Are you saved? Do you know Jesus Christ as your personal Lord and Savior? If you have been baptized by water into the Body of Christ and in the name of the Blessed Trinity, and you have received the seal of the Holy Spirit in the anointing of oil, and you have eaten at the altar the Body and Blood of Christ himself, then you had better believe you know Jesus as your Lord and Savior! And what’s more you have stepped into the adventure of living with Christ in the Father’s love and growing holier and holier with the grace of the Spirit. Do not be made a fool by the Devil: we are the freely adopted sons and daughters of a loving Father who wills that we come to Him now and stay with Him forever. We can’t live just Now and ignore Forever. Nor can we live just Forever and ignore Now. We are given the difficult task of living Now as if we were in heaven already. But thank God we are also give all the grace, all the gifts we need to do all this perfectly.

Tomorrow night we will gather here again to celebrate the sacrament of reconciliation. Between now and then I want you to ask yourself two questions to prepare for your conversion: 1) when have I failed to use my gifts to serve others for God’s glory? and 2) how do I plan to make better use of God’s gifts tomorrow and tomorrow?

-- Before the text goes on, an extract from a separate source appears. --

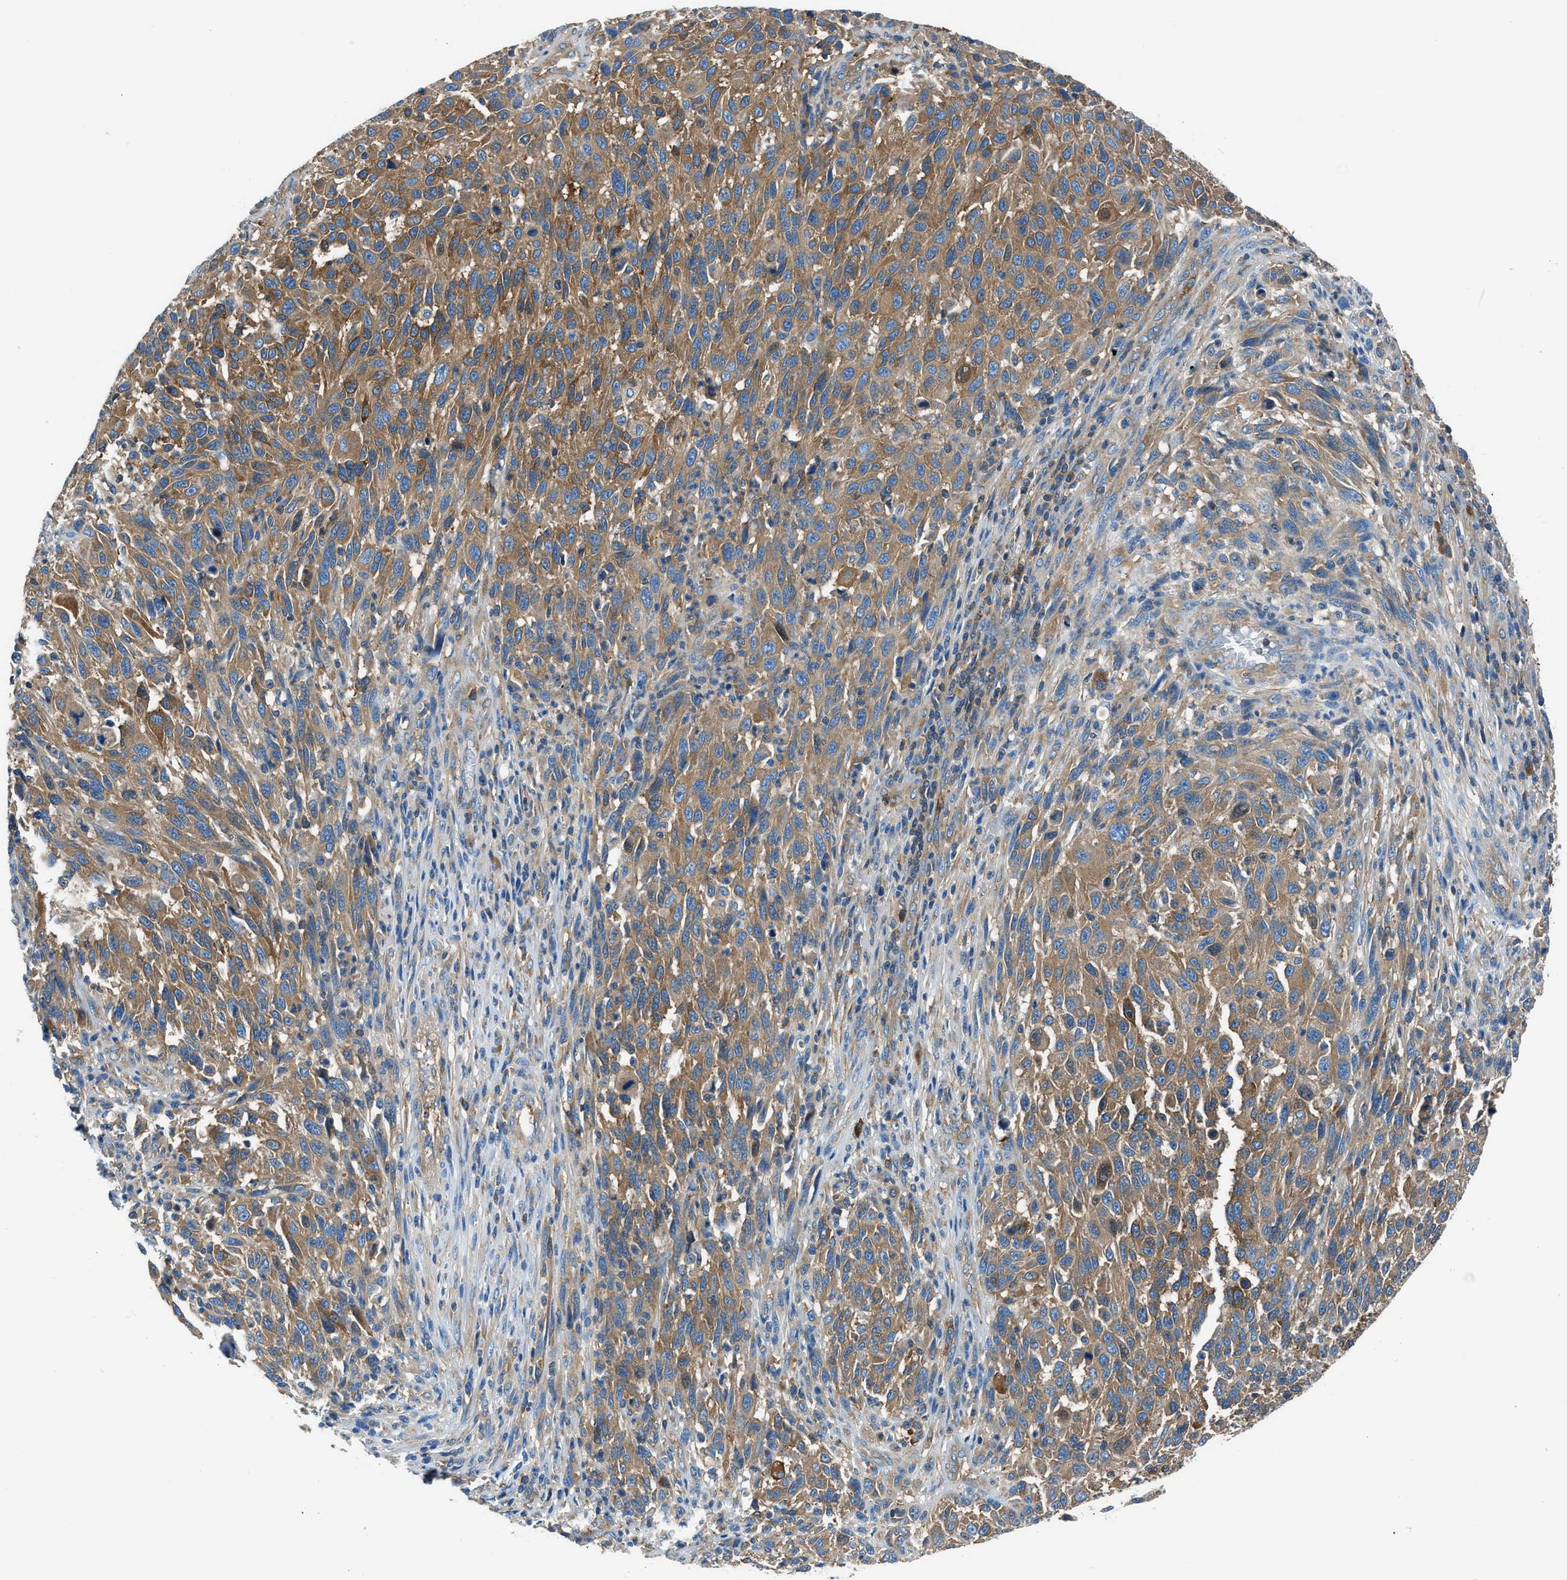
{"staining": {"intensity": "moderate", "quantity": ">75%", "location": "cytoplasmic/membranous"}, "tissue": "melanoma", "cell_type": "Tumor cells", "image_type": "cancer", "snomed": [{"axis": "morphology", "description": "Malignant melanoma, Metastatic site"}, {"axis": "topography", "description": "Lymph node"}], "caption": "This micrograph displays melanoma stained with IHC to label a protein in brown. The cytoplasmic/membranous of tumor cells show moderate positivity for the protein. Nuclei are counter-stained blue.", "gene": "SARS1", "patient": {"sex": "male", "age": 61}}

Remember: as Catholics we do nothing alone! Our holiness is an art and a science. We paint with bright lines and pure colors. And we grow in wisdom and knowledge. But we do so only b/c God has loved us first. And He loves us even now!

1 comment:

  1. About 3 years ago I dropped into a black hole – four months of absolute terror. I wanted to end my life, but somehow [Holy Spirit], I reached out to a friend who took me to hospital. I had three visits [hospital] in four months – I actually thought I was in hell. I imagine I was going through some sort of metamorphosis [mental, physical & spiritual]. I had been seeing a therapist [1994] on a regular basis, up until this point in time. I actually thought I would be locked away – but the hospital staff was very supportive [I had no control over my process]. I was released from hospital 16th September 1994, but my fear, pain & shame had only subsided a little. I remember this particular morning waking up [home] & my process would start up again [fear, pain, & shame]. No one could help me, not even my therapist [I was terrified]. I asked Jesus Christ to have mercy on me & forgive me my sins. Slowly, all my fear has dissipated & I believe Jesus delivered me from my “psychological prison.” I am a practicing Catholic & the Holy Spirit is my friend & strength; every day since then has been a joy & blessing. I deserve to go to hell for the life I have led, but Jesus through His sacrifice on the cross, delivered me from my inequities. John 3: 8, John 15: 26, are verses I can relate to, organically. He’s a real person who is with me all the time. I have so much joy & peace in my life, today, after a childhood spent in orphanages [England & Australia]. God LOVES me so much. Fear, pain, & shame, are no longer my constant companions. I just wanted to share my experience with you [Luke 8: 16 – 17].